Subsequently, attention from different layers, with dimensions of 256, 128, and 64, respectively, was combined and projected onto a unified attention layer for aggregation. To preserve the precision of the attention weight distribution in the first and second layers, point correspondence mapping was applied to align their attention to the spectral dimension, preventing the loss of fine positional information. Finally, a masking technique was employed to map the 512 data points from the first and second layers onto the attention weights of the third layer. This step accurately captures the true weight distribution of attention across spectral bands, which is crucial for final component discrimination and concentration prediction.

The attention weights at the corresponding positions across all three layers were then accumulated, and the total weights were renormalized to ensure consistency within a unified visual range. Finally, using linear interpolation, the 64 attention weight blocks were mapped to their corresponding spectral regions, providing detailed visualization of the weight distribution within the analysis matching network and enhancing the interpretability of the model. Here we show the visualization and analysis of binary and ternary mixtures to illustrate the inference process of the model.

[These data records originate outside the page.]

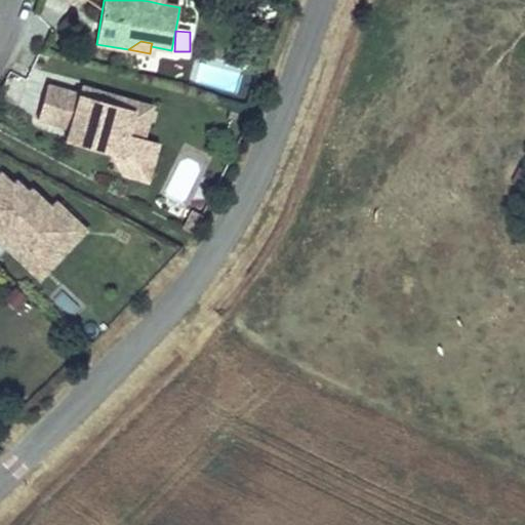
[(143,139),(152,108),(95,91),(92,99),(79,95),(47,86),(37,120),(69,129),(92,136),(88,149),(114,156),(136,163),(143,139)]
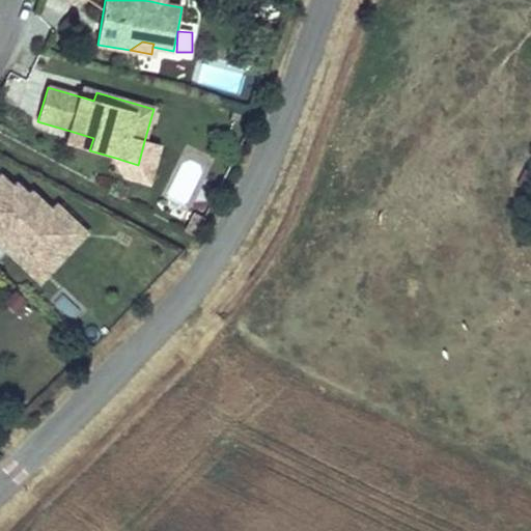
[(93,101),(96,92),(82,88),(80,96),(93,101)]
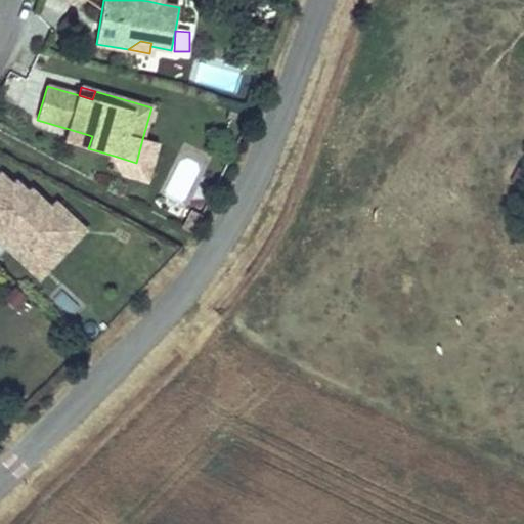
[(88,148),(92,136),(69,129),(66,142),(88,148)]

To achieve spectral alignment and enhance the clarity of visualization, all spectra were aligned to the origin of the coordinate axis to ensure consistency. The inference process of the model is depicted in Fig. 5. Fig. 5(a) presents a heatmap of attention weight distribution over the mixture spectrum during the analysis. By visualizing the attention weights, the network's focus on mixture features during the matching analysis phase can be intuitively observed.


image file: d5an00075k-f5.tif
Fig. 5 (a) & (d) Showing the global attention weight distribution on the Raman spectra of ternary and binary mixtures, respectively. (b) & (e) Peak matching analysis showing the correspondence between the peaks of the mixture and the characteristic peaks of DIMP, DMMP and TEP. (c) & (f) Histogram showing the predicted concentration of each component in the mixture.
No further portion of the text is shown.